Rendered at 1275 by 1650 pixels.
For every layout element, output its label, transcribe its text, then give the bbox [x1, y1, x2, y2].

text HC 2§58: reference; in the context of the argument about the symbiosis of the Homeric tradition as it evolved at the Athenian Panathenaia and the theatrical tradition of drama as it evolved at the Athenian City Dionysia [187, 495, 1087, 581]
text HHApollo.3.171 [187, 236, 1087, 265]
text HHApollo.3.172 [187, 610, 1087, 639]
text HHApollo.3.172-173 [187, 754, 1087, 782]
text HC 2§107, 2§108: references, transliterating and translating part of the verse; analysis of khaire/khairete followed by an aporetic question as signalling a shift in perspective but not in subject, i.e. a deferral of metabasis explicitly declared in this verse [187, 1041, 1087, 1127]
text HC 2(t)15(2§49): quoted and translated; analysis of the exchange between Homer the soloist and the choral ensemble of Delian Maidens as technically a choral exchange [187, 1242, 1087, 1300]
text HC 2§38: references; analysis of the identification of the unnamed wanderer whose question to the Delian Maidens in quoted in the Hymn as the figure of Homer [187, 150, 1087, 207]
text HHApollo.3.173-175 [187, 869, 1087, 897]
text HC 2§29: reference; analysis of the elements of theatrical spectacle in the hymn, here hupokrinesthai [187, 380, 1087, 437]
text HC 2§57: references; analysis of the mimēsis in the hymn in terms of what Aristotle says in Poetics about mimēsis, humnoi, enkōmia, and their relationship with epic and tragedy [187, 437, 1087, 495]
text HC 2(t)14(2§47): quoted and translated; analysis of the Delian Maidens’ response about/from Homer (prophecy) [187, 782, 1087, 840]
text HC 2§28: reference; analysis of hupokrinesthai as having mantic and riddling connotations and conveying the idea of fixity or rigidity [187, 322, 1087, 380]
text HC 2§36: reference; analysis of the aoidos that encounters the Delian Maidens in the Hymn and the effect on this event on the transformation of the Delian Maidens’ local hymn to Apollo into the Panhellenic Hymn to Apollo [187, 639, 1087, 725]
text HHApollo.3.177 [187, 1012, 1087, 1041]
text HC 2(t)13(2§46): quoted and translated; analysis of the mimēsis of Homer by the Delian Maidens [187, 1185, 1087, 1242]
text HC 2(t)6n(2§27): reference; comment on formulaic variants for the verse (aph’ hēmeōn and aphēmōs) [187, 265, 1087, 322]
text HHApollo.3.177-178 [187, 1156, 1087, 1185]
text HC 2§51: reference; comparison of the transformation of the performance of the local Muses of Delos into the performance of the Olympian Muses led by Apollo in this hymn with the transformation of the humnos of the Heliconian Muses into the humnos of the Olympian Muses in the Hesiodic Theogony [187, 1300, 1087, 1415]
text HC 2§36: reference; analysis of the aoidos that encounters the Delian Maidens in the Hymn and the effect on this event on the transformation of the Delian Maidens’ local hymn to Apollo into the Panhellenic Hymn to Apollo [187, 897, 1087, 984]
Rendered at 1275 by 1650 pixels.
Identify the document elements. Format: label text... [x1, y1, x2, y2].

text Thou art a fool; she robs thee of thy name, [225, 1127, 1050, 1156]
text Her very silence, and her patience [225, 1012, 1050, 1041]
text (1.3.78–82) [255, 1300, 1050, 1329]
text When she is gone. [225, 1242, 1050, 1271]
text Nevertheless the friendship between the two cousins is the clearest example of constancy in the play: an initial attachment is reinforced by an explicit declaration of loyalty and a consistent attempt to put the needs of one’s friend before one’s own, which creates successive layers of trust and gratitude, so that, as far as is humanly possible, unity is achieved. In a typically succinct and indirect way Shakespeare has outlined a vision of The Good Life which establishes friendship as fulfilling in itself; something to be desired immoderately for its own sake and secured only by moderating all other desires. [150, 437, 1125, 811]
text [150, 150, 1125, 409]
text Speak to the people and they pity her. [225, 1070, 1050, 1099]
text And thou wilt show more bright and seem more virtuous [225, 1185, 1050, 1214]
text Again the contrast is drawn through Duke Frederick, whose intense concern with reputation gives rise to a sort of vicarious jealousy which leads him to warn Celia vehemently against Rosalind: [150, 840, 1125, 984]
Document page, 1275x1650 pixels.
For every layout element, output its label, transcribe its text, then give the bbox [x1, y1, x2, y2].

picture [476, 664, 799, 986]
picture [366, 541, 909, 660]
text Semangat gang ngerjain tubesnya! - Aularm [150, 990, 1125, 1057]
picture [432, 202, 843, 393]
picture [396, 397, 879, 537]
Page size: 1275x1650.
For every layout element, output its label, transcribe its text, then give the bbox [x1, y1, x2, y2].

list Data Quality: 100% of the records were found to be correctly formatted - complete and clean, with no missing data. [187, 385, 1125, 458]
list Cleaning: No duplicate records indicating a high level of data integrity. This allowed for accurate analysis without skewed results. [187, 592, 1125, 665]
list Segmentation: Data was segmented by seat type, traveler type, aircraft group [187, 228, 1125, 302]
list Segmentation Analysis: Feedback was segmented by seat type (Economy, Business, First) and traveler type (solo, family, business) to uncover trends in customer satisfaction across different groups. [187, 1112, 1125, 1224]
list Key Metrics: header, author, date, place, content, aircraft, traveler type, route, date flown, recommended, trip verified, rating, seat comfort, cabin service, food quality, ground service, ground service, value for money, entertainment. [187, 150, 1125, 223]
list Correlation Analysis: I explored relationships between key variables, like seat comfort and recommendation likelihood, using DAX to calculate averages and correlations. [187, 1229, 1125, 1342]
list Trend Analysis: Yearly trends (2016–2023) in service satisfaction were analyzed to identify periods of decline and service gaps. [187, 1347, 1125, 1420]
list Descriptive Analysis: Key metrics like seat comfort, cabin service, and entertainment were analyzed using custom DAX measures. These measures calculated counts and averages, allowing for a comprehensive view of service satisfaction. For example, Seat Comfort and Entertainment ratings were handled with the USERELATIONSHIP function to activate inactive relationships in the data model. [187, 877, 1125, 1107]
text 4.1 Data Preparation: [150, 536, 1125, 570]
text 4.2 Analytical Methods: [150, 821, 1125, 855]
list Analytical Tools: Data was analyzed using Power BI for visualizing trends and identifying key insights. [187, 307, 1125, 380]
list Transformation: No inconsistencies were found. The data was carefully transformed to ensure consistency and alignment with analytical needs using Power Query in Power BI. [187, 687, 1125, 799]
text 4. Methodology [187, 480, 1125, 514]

_ _ _ _ _

Output an exact copy of the listing.

Rendered at 1275 by 1650 pixels.
For every layout element, output its label, transcribe its text, then give the bbox [x1, y1, x2, y2].

text HC 2§58: reference; in the context of the argument about the symbiosis of the Homeric tradition as it evolved at the Athenian Panathenaia and the theatrical tradition of drama as it evolved at the Athenian City Dionysia [187, 495, 1087, 581]
text HHApollo.3.171 [187, 236, 1087, 265]
text HHApollo.3.172 [187, 610, 1087, 639]
text HHApollo.3.172-173 [187, 754, 1087, 782]
text HC 2§107, 2§108: references, transliterating and translating part of the verse; analysis of khaire/khairete followed by an aporetic question as signalling a shift in perspective but not in subject, i.e. a deferral of metabasis explicitly declared in this verse [187, 1041, 1087, 1127]
text HC 2(t)15(2§49): quoted and translated; analysis of the exchange between Homer the soloist and the choral ensemble of Delian Maidens as technically a choral exchange [187, 1242, 1087, 1300]
text HC 2§38: references; analysis of the identification of the unnamed wanderer whose question to the Delian Maidens in quoted in the Hymn as the figure of Homer [187, 150, 1087, 207]
text HHApollo.3.173-175 [187, 869, 1087, 897]
text HC 2§29: reference; analysis of the elements of theatrical spectacle in the hymn, here hupokrinesthai [187, 380, 1087, 437]
text HC 2§57: references; analysis of the mimēsis in the hymn in terms of what Aristotle says in Poetics about mimēsis, humnoi, enkōmia, and their relationship with epic and tragedy [187, 437, 1087, 495]
text HC 2(t)14(2§47): quoted and translated; analysis of the Delian Maidens’ response about/from Homer (prophecy) [187, 782, 1087, 840]
text HC 2§28: reference; analysis of hupokrinesthai as having mantic and riddling connotations and conveying the idea of fixity or rigidity [187, 322, 1087, 380]
text HC 2§36: reference; analysis of the aoidos that encounters the Delian Maidens in the Hymn and the effect on this event on the transformation of the Delian Maidens’ local hymn to Apollo into the Panhellenic Hymn to Apollo [187, 639, 1087, 725]
text HHApollo.3.177 [187, 1012, 1087, 1041]
text HC 2(t)13(2§46): quoted and translated; analysis of the mimēsis of Homer by the Delian Maidens [187, 1185, 1087, 1242]
text HC 2(t)6n(2§27): reference; comment on formulaic variants for the verse (aph’ hēmeōn and aphēmōs) [187, 265, 1087, 322]
text HHApollo.3.177-178 [187, 1156, 1087, 1185]
text HC 2§51: reference; comparison of the transformation of the performance of the local Muses of Delos into the performance of the Olympian Muses led by Apollo in this hymn with the transformation of the humnos of the Heliconian Muses into the humnos of the Olympian Muses in the Hesiodic Theogony [187, 1300, 1087, 1415]
text HC 2§36: reference; analysis of the aoidos that encounters the Delian Maidens in the Hymn and the effect on this event on the transformation of the Delian Maidens’ local hymn to Apollo into the Panhellenic Hymn to Apollo [187, 897, 1087, 984]
Rendered at 1275 by 1650 pixels.
Identify the document elements. Format: label text... [x1, y1, x2, y2].

text Thou art a fool; she robs thee of thy name, [225, 1127, 1050, 1156]
text Her very silence, and her patience [225, 1012, 1050, 1041]
text (1.3.78–82) [255, 1300, 1050, 1329]
text When she is gone. [225, 1242, 1050, 1271]
text Nevertheless the friendship between the two cousins is the clearest example of constancy in the play: an initial attachment is reinforced by an explicit declaration of loyalty and a consistent attempt to put the needs of one’s friend before one’s own, which creates successive layers of trust and gratitude, so that, as far as is humanly possible, unity is achieved. In a typically succinct and indirect way Shakespeare has outlined a vision of The Good Life which establishes friendship as fulfilling in itself; something to be desired immoderately for its own sake and secured only by moderating all other desires. [150, 437, 1125, 811]
text [150, 150, 1125, 409]
text Speak to the people and they pity her. [225, 1070, 1050, 1099]
text And thou wilt show more bright and seem more virtuous [225, 1185, 1050, 1214]
text Again the contrast is drawn through Duke Frederick, whose intense concern with reputation gives rise to a sort of vicarious jealousy which leads him to warn Celia vehemently against Rosalind: [150, 840, 1125, 984]
Document page, 1275x1650 pixels.
For every layout element, output its label, transcribe its text, then give the bbox [x1, y1, x2, y2].

picture [476, 664, 799, 986]
picture [366, 541, 909, 660]
text Semangat gang ngerjain tubesnya! - Aularm [150, 990, 1125, 1057]
picture [432, 202, 843, 393]
picture [396, 397, 879, 537]
Page size: 1275x1650.
For every layout element, output its label, transcribe its text, then give the bbox [x1, y1, x2, y2].

list Data Quality: 100% of the records were found to be correctly formatted - complete and clean, with no missing data. [187, 385, 1125, 458]
list Cleaning: No duplicate records indicating a high level of data integrity. This allowed for accurate analysis without skewed results. [187, 592, 1125, 665]
list Segmentation: Data was segmented by seat type, traveler type, aircraft group [187, 228, 1125, 302]
list Segmentation Analysis: Feedback was segmented by seat type (Economy, Business, First) and traveler type (solo, family, business) to uncover trends in customer satisfaction across different groups. [187, 1112, 1125, 1224]
list Key Metrics: header, author, date, place, content, aircraft, traveler type, route, date flown, recommended, trip verified, rating, seat comfort, cabin service, food quality, ground service, ground service, value for money, entertainment. [187, 150, 1125, 223]
list Correlation Analysis: I explored relationships between key variables, like seat comfort and recommendation likelihood, using DAX to calculate averages and correlations. [187, 1229, 1125, 1342]
list Trend Analysis: Yearly trends (2016–2023) in service satisfaction were analyzed to identify periods of decline and service gaps. [187, 1347, 1125, 1420]
list Descriptive Analysis: Key metrics like seat comfort, cabin service, and entertainment were analyzed using custom DAX measures. These measures calculated counts and averages, allowing for a comprehensive view of service satisfaction. For example, Seat Comfort and Entertainment ratings were handled with the USERELATIONSHIP function to activate inactive relationships in the data model. [187, 877, 1125, 1107]
text 4.1 Data Preparation: [150, 536, 1125, 570]
text 4.2 Analytical Methods: [150, 821, 1125, 855]
list Analytical Tools: Data was analyzed using Power BI for visualizing trends and identifying key insights. [187, 307, 1125, 380]
list Transformation: No inconsistencies were found. The data was carefully transformed to ensure consistency and alignment with analytical needs using Power Query in Power BI. [187, 687, 1125, 799]
text 4. Methodology [187, 480, 1125, 514]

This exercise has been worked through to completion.